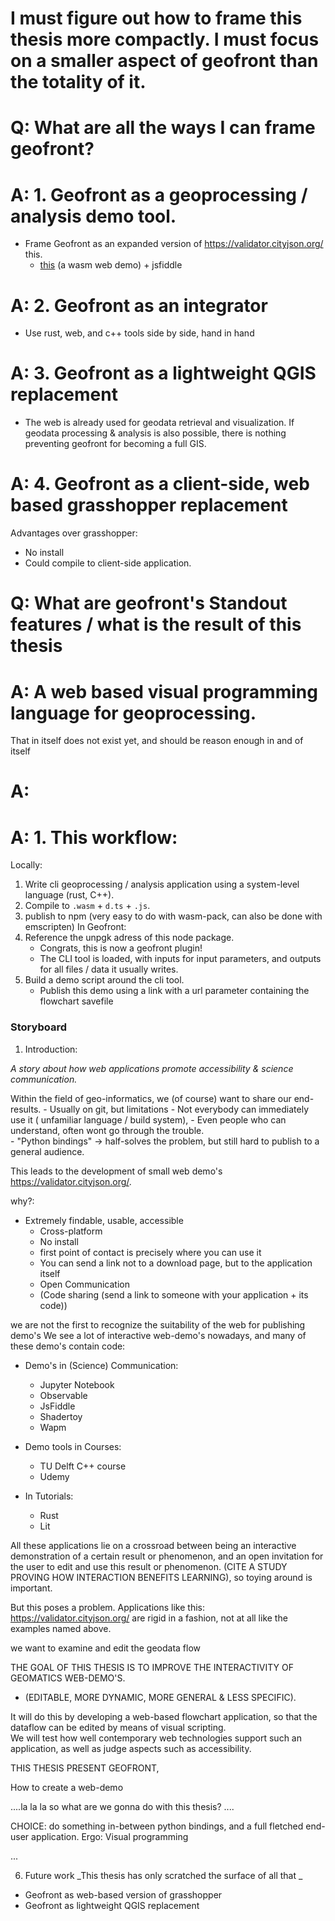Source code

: # I must figure out how to frame this thesis more compactly. I must focus on a smaller aspect of geofront than the totality of it.

# Q: What are all the ways I can frame geofront? 

# A: 1. Geofront as a geoprocessing / analysis demo tool.
- Frame Geofront as an expanded version of https://validator.cityjson.org/ this. 
  - [this](https://validator.cityjson.org/) (a wasm web demo) + jsfiddle 

# A: 2. Geofront as an integrator
- Use rust, web, and c++ tools side by side, hand in hand


# A: 3. Geofront as a lightweight QGIS replacement
- The web is already used for geodata retrieval and visualization. If geodata processing & analysis is also possible, 
there is nothing preventing geofront for becoming a full GIS.

# A: 4. Geofront as a client-side, web based grasshopper replacement
Advantages over grasshopper: 
- No install 
- Could compile to client-side application.  


# Q: What are geofront's Standout features / what is the result of this thesis 

# A: A web based visual programming language for geoprocessing. 
That in itself does not exist yet, and should be reason enough in and of itself

# A: 

# A: 1. This workflow: 
  Locally: 
  1. Write cli geoprocessing / analysis application using a system-level language (rust, C++).
  2. Compile to `.wasm` + `d.ts` + `.js`.
  3. publish to npm (very easy to do with wasm-pack, can also be done with emscripten)
  In Geofront: 
  4. Reference the unpgk adress of this node package. 
     - Congrats, this is now a geofront plugin!
     - The CLI tool is loaded, with inputs for input parameters, and outputs for all files / data it usually writes.
  5. Build a demo script around the cli tool.
     - Publish this demo using a link with a url parameter containing the flowchart savefile



### Storyboard 

1. Introduction: 
  
  _A story about how web applications promote accessibility & science communication._

  Within the field of geo-informatics, we (of course) want to share our end-results. 
    - Usually on git, but limitations
      - Not everybody can immediately use it ( unfamiliar language / build system),
      - Even people who can understand, often wont go through the trouble.  
      - "Python bindings" -> half-solves the problem, but still hard to publish to a general audience. 
  
  This leads to the development of small web demo's https://validator.cityjson.org/. 
  
  why?: 
  - Extremely findable, usable, accessible
    - Cross-platform
    - No install 
    - first point of contact is precisely where you can use it
    - You can send a link not to a download page, but to the application itself
    - Open Communication
    - (Code sharing (send a link to someone with your application + its code))

  we are not the first to recognize the suitability of the web for publishing demo's
  We see a lot of interactive web-demo's nowadays, and many of these demo's contain code:

  - Demo's in (Science) Communication:
    - Jupyter Notebook 
    - Observable
    - JsFiddle
    - Shadertoy
    - Wapm

  - Demo tools in Courses: 
    - TU Delft C++ course
    - Udemy
    
  - In Tutorials: 
    - Rust
    - Lit

    <!-- - (game-jam games)
       - more save (no virus) -->

  <!-- We also see 

  - As accessible alternative to native
    - Overleaf -> does not use webassembly, but a classic client-server architecture
    - Google Earth -->

  All these applications lie on a crossroad between being an interactive demonstration of a certain result or phenomenon, 
  and an open invitation for the user to edit and use this result or phenomenon. 
  (CITE A STUDY PROVING HOW INTERACTION BENEFITS LEARNING), 
  so toying around is important.

  But this poses a problem. Applications like this: https://validator.cityjson.org/ are rigid in a fashion, 
  not at all like the examples named above. 

  we want to examine and edit the geodata flow 

  THE GOAL OF THIS THESIS IS TO IMPROVE THE INTERACTIVITY OF GEOMATICS WEB-DEMO'S. 
  - (EDITABLE, MORE DYNAMIC, MORE GENERAL & LESS SPECIFIC). 

  It will do this by developing a web-based flowchart application, so that the dataflow can be edited by means of visual scripting.  
  We will test how well contemporary web technologies support such an application, as well as judge aspects such as accessibility.  


  THIS THESIS PRESENT GEOFRONT, 

<!-- 
  These features could all be implemented by normal means ( buttons, panels, sliders ) -->
  
  How to create a web-demo

  ....la la la so what are we gonna do with this thesis? ....

  <!-- So it is save to say the web is suitable for these types of things. 
  But is the web also suitable for more? Can we use a web-based sandbox environment to -->
  




  CHOICE: do something in-between python bindings, and a full fletched end-user application. 
  Ergo: Visual programming



...

6. Future work 
  _This thesis has only scratched the surface of all that _
  
  - Geofront as web-based version of grasshopper
  - Geofront as lightweight QGIS replacement 




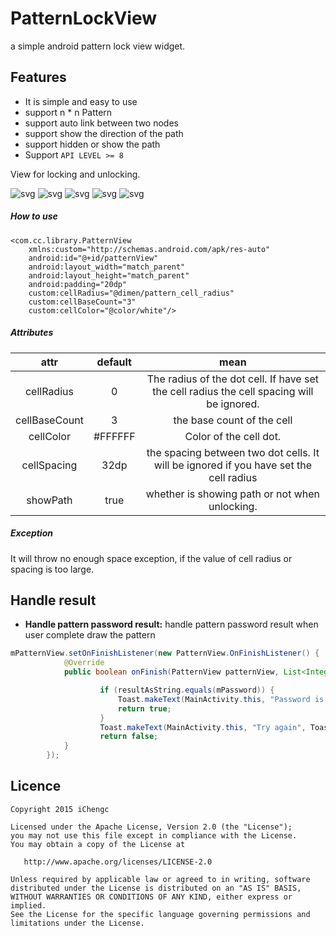 # PatternLockView
a simple android pattern lock view widget.

## Features
* It is simple and easy to use
* support n * n Pattern
* support auto link between two nodes
* support show the direction of the path
* support hidden or show the path
* Support `API LEVEL >= 8`

View for locking and unlocking.

![svg](https://github.com/geftimov/android-patternview/blob/master/art/rsz_empty_pattern.png) ![svg](https://github.com/geftimov/android-patternview/blob/master/art/rsz_pattern_correct.png) ![svg](https://github.com/geftimov/android-patternview/blob/master/art/rsz_mm.png) ![svg](https://github.com/geftimov/android-patternview/blob/master/art/rsz_small.png) ![svg](https://github.com/geftimov/android-patternview/blob/master/art/rsz_skyscrapers.png)

##### How to use

    <com.cc.library.PatternView
        xmlns:custom="http://schemas.android.com/apk/res-auto"
        android:id="@+id/patternView"
        android:layout_width="match_parent"
        android:layout_height="match_parent"
        android:padding="20dp"
        custom:cellRadius="@dimen/pattern_cell_radius"
        custom:cellBaseCount="3"
        custom:cellColor="@color/white"/>
        
##### Attributes

|     attr    	        |  default  	|                         mean                         	|
|:--------------------:	|:------------:	|:----------------------------------------------------:	|
|   cellRadius   	|     0     	|         The radius of the dot cell. If have set the cell radius the cell spacing will be ignored.            	|
|   cellBaseCount 	|     3      	|         the base count of the cell          	            |
|   cellColor       |   #FFFFFF 	|         Color of the cell dot.                     	    |
|   cellSpacing 	|     32dp     	|         the spacing between two dot cells. It will be ignored if you have set the cell radius|
|   showPath     	|     true     	|         whether is showing path or not when unlocking.    |

##### Exception

It will throw no enough space exception, if the value of cell radius or spacing is too large.

## Handle result
* **Handle pattern password result:**
handle pattern password result when user complete draw the pattern
```java
mPatternView.setOnFinishListener(new PatternView.OnFinishListener() {
            @Override
            public boolean onFinish(PatternView patternView, List<Integer> result, String resultAsString) {

                    if (resultAsString.equals(mPassword)) {
                        Toast.makeText(MainActivity.this, "Password is correct.", Toast.LENGTH_LONG).show();
                        return true;
                    }
                    Toast.makeText(MainActivity.this, "Try again", Toast.LENGTH_LONG).show();
                    return false;
            }
        });
```

## Licence

    Copyright 2015 iChengc

    Licensed under the Apache License, Version 2.0 (the "License");
    you may not use this file except in compliance with the License.
    You may obtain a copy of the License at

       http://www.apache.org/licenses/LICENSE-2.0

    Unless required by applicable law or agreed to in writing, software
    distributed under the License is distributed on an "AS IS" BASIS,
    WITHOUT WARRANTIES OR CONDITIONS OF ANY KIND, either express or implied.
    See the License for the specific language governing permissions and
    limitations under the License.

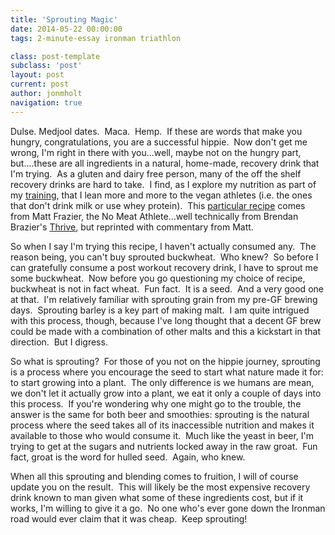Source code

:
 ```yaml
---
title: 'Sprouting Magic'
date: 2014-05-22 00:00:00 
tags: 2-minute-essay ironman triathlon

class: post-template
subclass: 'post'
layout: post
current: post
author: jonmholt
navigation: true
---
```

Dulse. Medjool dates. &nbsp;Maca. &nbsp;Hemp. &nbsp;If these are words that make you hungry, congratulations, you are a successful hippie. &nbsp;Now don't get me wrong, I'm right in there with you...well, maybe not on the hungry part, but....these are all ingredients in a natural, home-made, recovery drink that I'm trying. &nbsp;As a gluten and dairy free person, many of the off the shelf recovery drinks are hard to take. &nbsp;I find, as I explore my nutrition as part of my [training](http://www.twentyfivetwenty.ca/2013/11/ironman-2014-training-plans-off-season.html), that I lean more and more to the vegan athletes (i.e. the ones that don't drink milk or use whey protein). &nbsp;This [particular recipe](http://www.nomeatathlete.com/post-workout-recovery/) comes from Matt Frazier, the No Meat Athlete...well technically from Brendan Brazier's [Thrive](http://www.amazon.com/gp/product/0738212547?ie=UTF8&amp;tag=nomeaath-20&amp;linkCode=as2&amp;camp=1789&amp;creative=9325&amp;creativeASIN=0738212547), but reprinted with commentary from Matt.

<a name="more"></a>So when I say I'm trying this recipe, I haven't actually consumed any. &nbsp;The reason being, you can't buy sprouted buckwheat. &nbsp;Who knew? &nbsp;So before I can gratefully consume a post workout recovery drink, I have to sprout me some buckwheat. &nbsp;Now before you go questioning my choice of recipe, buckwheat is not in fact wheat. &nbsp;Fun fact. &nbsp;It is a seed. &nbsp;And a very good one at that. &nbsp;I'm relatively familiar with sprouting grain from my pre-GF brewing days. &nbsp;Sprouting barley is a key part of making malt. &nbsp;I am quite intrigued with this process, though, because I've long thought that a decent GF brew could be made with a combination of other malts and this a kickstart in that direction. &nbsp;But I digress.

So what is sprouting? &nbsp;For those of you not on the hippie journey, sprouting is a process where you encourage the seed to start what nature made it for: to start growing into a plant. &nbsp;The only difference is we humans are mean, we don't let it actually grow into a plant, we eat it only a couple of days into this process. &nbsp;If you're wondering why one might go to the trouble, the answer is the same for both beer and smoothies: sprouting is the natural process where the seed takes all of its inaccessible nutrition and makes it available to those who would consume it. &nbsp;Much like the yeast in beer, I'm trying to get at the sugars and nutrients locked away in the raw groat. &nbsp;Fun fact, groat is the word for hulled seed. &nbsp;Again, who knew.

When all this sprouting and blending comes to fruition, I will of course update you on the result. &nbsp;This will likely be the most expensive recovery drink known to man given what some of these ingredients cost, but if it works, I'm willing to give it a go. &nbsp;No one who's ever gone down the Ironman road would ever claim that it was cheap. &nbsp;Keep sprouting!
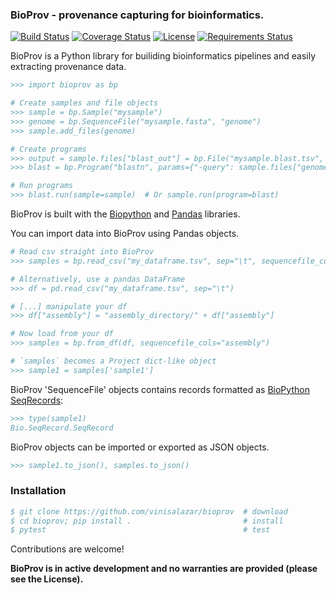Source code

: ### BioProv - provenance capturing for bioinformatics.

[![Build Status](https://travis-ci.org/vinisalazar/BioProv.svg?branch=master)](https://travis-ci.org/vinisalazar/BioProv)
[![Coverage Status](https://coveralls.io/repos/github/vinisalazar/BioProv/badge.svg?branch=master&service=github)](https://coveralls.io/github/vinisalazar/BioProv?branch=master&service=github)
[![License](https://img.shields.io/github/license/vinisalazar/bioprov)](https://img.shields.io/github/license/vinisalazar/bioprov)
[![Requirements Status](https://requires.io/github/vinisalazar/BioProv/requirements.svg?branch=master)](https://requires.io/github/vinisalazar/BioProv/requirements/?branch=master)

BioProv is a Python library for builiding bioinformatics pipelines and easily extracting provenance data.

```bibtex
>>> import bioprov as bp

# Create samples and file objects
>>> sample = bp.Sample("mysample")
>>> genome = bp.SequenceFile("mysample.fasta", "genome")
>>> sample.add_files(genome)

# Create programs
>>> output = sample.files["blast_out"] = bp.File("mysample.blast.tsv", "blast_out")
>>> blast = bp.Program("blastn", params={"-query": sample.files["genome"], "-db": "mydb.fasta", "-out": output})

# Run programs
>>> blast.run(sample=sample)  # Or sample.run(program=blast)
```

BioProv is built with the [Biopython](https://biopython.org/) and [Pandas](http://pandas.pydata.org/) libraries.

You can import data into BioProv using Pandas objects.

```bibtex
# Read csv straight into BioProv
>>> samples = bp.read_csv("my_dataframe.tsv", sep="\t", sequencefile_cols="assembly")

# Alternatively, use a pandas DataFrame
>>> df = pd.read_csv("my_dataframe.tsv", sep="\t")

# [...] manipulate your df
>>> df["assembly"] = "assembly_directory/" + df["assembly"]

# Now load from your df
>>> samples = bp.from_df(df, sequencefile_cols="assembly")

# `samples` becomes a Project dict-like object
>>> sample1 = samples['sample1']
```

BioProv 'SequenceFile' objects contains records formatted as [BioPython SeqRecords](https://biopython.org/wiki/SeqRecord):

```bibtex
>>> type(sample1)
Bio.SeqRecord.SeqRecord
```

BioProv objects can be imported or exported as JSON objects.

```bibtex
>>> sample1.to_json(), samples.to_json()
```


### Installation

```bibtex
$ git clone https://github.com/vinisalazar/bioprov  # download
$ cd bioprov; pip install .                         # install
$ pytest                                            # test
```

Contributions are welcome!

**BioProv is in active development and no warranties are provided (please see the License).**
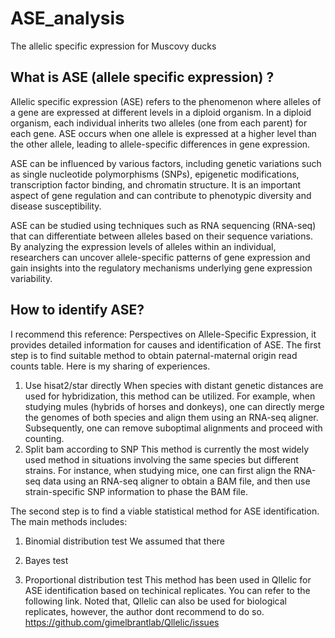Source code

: # ASE_analysis
The allelic specific expression for Muscovy ducks  

## What is ASE (allele specific expression) ?
Allelic specific expression (ASE) refers to the phenomenon where alleles of a gene are expressed at different levels in a diploid organism. In a diploid organism, each individual inherits two alleles (one from each parent) for each gene. ASE occurs when one allele is expressed at a higher level than the other allele, leading to allele-specific differences in gene expression.  

ASE can be influenced by various factors, including genetic variations such as single nucleotide polymorphisms (SNPs), epigenetic modifications, transcription factor binding, and chromatin structure. It is an important aspect of gene regulation and can contribute to phenotypic diversity and disease susceptibility.  

ASE can be studied using techniques such as RNA sequencing (RNA-seq) that can differentiate between alleles based on their sequence variations. By analyzing the expression levels of alleles within an individual, researchers can uncover allele-specific patterns of gene expression and gain insights into the regulatory mechanisms underlying gene expression variability.  

## How to identify ASE?
I recommend this reference: Perspectives on Allele-Specific Expression, it provides detailed information for causes and identification of ASE.
The first step is to find suitable method to obtain paternal-maternal origin read counts table. Here is my sharing of experiences.
1. Use hisat2/star directly
When species with distant genetic distances are used for hybridization, this method can be utilized. For example, when studying mules (hybrids of horses and donkeys), one can directly merge the genomes of both species and align them using an RNA-seq aligner. Subsequently, one can remove suboptimal alignments and proceed with counting.
2. Split bam according to SNP
This method is currently the most widely used method in situations involving the same species but different strains. For instance, when studying mice, one can first align the RNA-seq data using an RNA-seq aligner to obtain a BAM file, and then use strain-specific SNP information to phase the BAM file.


The second step is to find a viable statistical method for ASE identification.
The main methods includes:
1. Binomial distribution test
We assumed that there

2. Bayes test
  
3. Proportional distribution test
This method has been used in Qllelic for ASE identification based on techinical replicates. You can refer to the following link. Noted that, Qllelic can also be used for biological replicates, however, the author dont recommend to do so.
https://github.com/gimelbrantlab/Qllelic/issues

──────────────────────────────

> WHAT THE TASK REQUIRES
Taking the material above, extract exactly and only the lines from the line with "- Cross-platform" to the line with "we want to examine", inclusive of both.

> OUTPUT FOR THIS TASK
    - Cross-platform
    - No install 
    - first point of contact is precisely where you can use it
    - You can send a link not to a download page, but to the application itself
    - Open Communication
    - (Code sharing (send a link to someone with your application + its code))

  we are not the first to recognize the suitability of the web for publishing demo's
  We see a lot of interactive web-demo's nowadays, and many of these demo's contain code:

  - Demo's in (Science) Communication:
    - Jupyter Notebook 
    - Observable
    - JsFiddle
    - Shadertoy
    - Wapm

  - Demo tools in Courses: 
    - TU Delft C++ course
    - Udemy
    
  - In Tutorials: 
    - Rust
    - Lit

    <!-- - (game-jam games)
       - more save (no virus) -->

  <!-- We also see 

  - As accessible alternative to native
    - Overleaf -> does not use webassembly, but a classic client-server architecture
    - Google Earth -->

  All these applications lie on a crossroad between being an interactive demonstration of a certain result or phenomenon, 
  and an open invitation for the user to edit and use this result or phenomenon. 
  (CITE A STUDY PROVING HOW INTERACTION BENEFITS LEARNING), 
  so toying around is important.

  But this poses a problem. Applications like this: https://validator.cityjson.org/ are rigid in a fashion, 
  not at all like the examples named above. 

  we want to examine and edit the geodata flow 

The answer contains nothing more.